Przedmieścia Pucallpy

    Po długich poszukiwaniach dotarliśmy w końcu do leżącego na przedmieściach Pucallpy niewielkiego gospodarstwa szamanonaukowca. Nasz gospodarz i jego latynoski pomagier przyjęli nas serdecznie, ugościli czym tam mieli, pokazali jak przyrządza się ayahuaskę (korzeń gotuje się wiele godzin w garnku, ot i cała tajemnica; no, nie cała – szamanonaukowiec odkrył, że dodatek grzybów pasożytujących na korzeniach kilku gatunków miejscowej cibory, papirusu, sprawia, że substancje psychoaktywne łatwiej się wchłaniają; pokazywał mi nawet prace naukowe na ten temat i wyniki badań; nie wiem, czy powiedzieli mu to Indianie, duchy czy sam na to wpadł; sama ayahuasca – przynajmniej w procesie gotowania – jest totalnie gorzka; wiem, bo wziąłem kapkę na język – w ceremonii trzeba tego wypić bardzo dużo, nic więc dziwnego, że występują wymioty) oraz – ponieważ Amerykanin był też domorosłym malarzem – galerię obrazów stworzonych pod wpływem substancji psychoaktywnych. Cóż, de gustabus non desputere est.

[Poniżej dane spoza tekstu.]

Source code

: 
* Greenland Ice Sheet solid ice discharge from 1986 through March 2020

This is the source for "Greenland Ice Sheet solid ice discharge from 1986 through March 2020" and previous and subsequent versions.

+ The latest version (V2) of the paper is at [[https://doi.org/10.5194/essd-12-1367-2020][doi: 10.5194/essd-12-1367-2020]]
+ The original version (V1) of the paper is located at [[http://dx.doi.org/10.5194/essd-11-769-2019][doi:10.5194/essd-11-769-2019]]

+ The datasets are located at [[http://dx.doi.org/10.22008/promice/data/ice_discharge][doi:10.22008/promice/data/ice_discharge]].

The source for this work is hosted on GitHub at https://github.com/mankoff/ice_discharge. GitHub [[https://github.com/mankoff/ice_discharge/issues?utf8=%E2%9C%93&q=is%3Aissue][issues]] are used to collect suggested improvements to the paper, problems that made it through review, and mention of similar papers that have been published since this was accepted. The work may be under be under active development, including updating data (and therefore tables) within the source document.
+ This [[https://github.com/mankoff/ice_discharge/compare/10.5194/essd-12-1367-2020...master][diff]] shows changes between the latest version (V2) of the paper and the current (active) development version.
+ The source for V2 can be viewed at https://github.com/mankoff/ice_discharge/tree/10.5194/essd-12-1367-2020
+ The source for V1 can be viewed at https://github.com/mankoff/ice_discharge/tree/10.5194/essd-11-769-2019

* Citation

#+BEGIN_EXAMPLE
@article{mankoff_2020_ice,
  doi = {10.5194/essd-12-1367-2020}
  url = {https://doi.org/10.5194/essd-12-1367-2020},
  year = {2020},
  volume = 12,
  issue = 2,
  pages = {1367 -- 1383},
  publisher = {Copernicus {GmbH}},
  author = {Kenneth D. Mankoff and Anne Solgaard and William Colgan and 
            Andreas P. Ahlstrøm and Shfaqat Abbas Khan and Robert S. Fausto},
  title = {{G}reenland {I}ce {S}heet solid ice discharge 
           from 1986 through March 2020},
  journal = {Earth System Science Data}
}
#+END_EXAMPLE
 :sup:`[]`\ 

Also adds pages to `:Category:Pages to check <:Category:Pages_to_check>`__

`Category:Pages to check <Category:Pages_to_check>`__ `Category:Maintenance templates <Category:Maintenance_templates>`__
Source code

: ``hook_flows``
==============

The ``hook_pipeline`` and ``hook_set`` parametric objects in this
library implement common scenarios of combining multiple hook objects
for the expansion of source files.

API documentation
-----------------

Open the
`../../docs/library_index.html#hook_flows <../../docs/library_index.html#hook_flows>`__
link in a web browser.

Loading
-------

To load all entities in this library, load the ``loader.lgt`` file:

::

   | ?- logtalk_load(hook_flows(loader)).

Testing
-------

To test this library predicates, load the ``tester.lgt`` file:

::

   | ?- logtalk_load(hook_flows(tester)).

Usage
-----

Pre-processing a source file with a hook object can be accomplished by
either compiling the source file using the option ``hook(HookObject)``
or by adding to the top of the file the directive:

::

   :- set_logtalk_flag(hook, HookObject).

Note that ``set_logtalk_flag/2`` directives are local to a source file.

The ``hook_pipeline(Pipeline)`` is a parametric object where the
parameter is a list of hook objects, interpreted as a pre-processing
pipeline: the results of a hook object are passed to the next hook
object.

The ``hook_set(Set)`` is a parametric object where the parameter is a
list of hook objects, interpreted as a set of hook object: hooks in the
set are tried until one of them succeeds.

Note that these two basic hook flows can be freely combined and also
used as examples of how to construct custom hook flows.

Alchemik, pomagier i gar narkotyków
Narkotyczne malarstwo

    Nie będę ukrywał, że taki na poły hippisowski, na poły ezoteryczny model życia niezbyt mi odpowiada – podobnie jak zażywanie silnych substancji psychoaktywnych. Ayahuasca może bowiem zrobić krzywdę. I nie jest to moje zdanie – a słowa, jeśli można tak powiedzieć, eksperta, naszego gospodarza. Co prawda najpierw zachwalał ayahuaskę oraz wyrażał rozczarowanie, że dzięki działalności jednego z amerykańskich dziennikarzy (jakiegoś tropiciela afer, który przyjechał do dżungli i zrobił reportaże, że ayahuasca jest szkodliwa) nie może teraz eksportować do USA i Europy ajałaskowych maści, dekoktów i innych takich – bo zakazano używania tej substancji w tych rejonach Świata. A przecież, prawił, to wspaniała substancja, otwierająca umysł – i tak dalej. W końcu jednak zapytaliśmy, czy można ot tak, przyjechać do niego i zażyć narkotyku:
    - Nie – padła odpowiedź – Owszem, są tacy szamani, którzy każdemu, kto chce, podają ayahuaskę. To właśnie oni są odpowiedzialni za złą prasę. Do ceremonii trzeba się przygotowywać, często wiele dni. Trzeba wiedzieć, czego się chce, po co chce się ją przyjąć. W przeciwnym razie ayahuasca może zrobić krzywdę. Może zmienić Twój umysł na zawsze. Znam taki przypadek: bogaty człowiek, też Amerykanin, przyjechał, wziął udział w ceremonii bez przygotowania, obudził się rano i rozdał cały swój majątek, został bezdomnym żebrakiem. Ayahuasca jest cudowna, ale niebezpieczna. Ja nie mogę brać za to odpowiedzialności.
    Cóż – jak mówiłem – nie polecam, nie mam też zamiaru korzystać z takich, jak to nazwać, o, "bram do wnętrza własnego jestestwa". Wiem kim jestem, mnie taka dodatkowa stymulacja nie jest potrzebna, życie jest wystarczająco piękne by je zanieczyszczać jakimiś wizjami.
    A co to są za wizje? Otóż Kolega opisuje to tak (warto dodać, że wizje pojawiły się u niego dopiero przy czwartej bodajże próbie – trzy pierwsze kończyły się lekkimi halucynacjami, wymiotami i kacem; ta czwarta też zresztą miała w pakiecie rzyganko):
    - W pewnym momencie - mocno skracam wypowiedź, pomijam podróż poza ciałem, duchowego przewodnika w postaci rośliny i inne takie – poczułem, że dotarłem do źródła, z którego biła czysta, jasna miłość. Nie wiem, jak to opisać. Miłość absolutna. Absolut.
    - Miłość, co słońce porusza i gwiazdy?
    - Tak, dokładnie!
    - Czytałeś "Niebo" w "Boskiej Komedii" Dantego?
    - Nie, znam "Piekło", jak wszyscy.
    - To właśnie cytat z "Nieba". Alighieri właśnie tak opisuje Boga.
    - Haha. Brał ayahuaskę?
    - W XIV wieku w Toskanii? Wątpię.
   Wygląda na to, że niekoniecznie trzeba faszerować się substancjami psychoaktywnymi, żeby dotknąć istoty Boga.

Toskania - średniowieczna

20 sierpnia 2021

Selva alta

    Poprzednie wpisy opowiadały o niezwykle niegościnnej podmokłej amazońskiej dżungli nizinnej – i jeszcze tam wrócę – ale teraz delikatna odskocznia, kilkaset metrów wyżej: selva alta. Dżungla górska.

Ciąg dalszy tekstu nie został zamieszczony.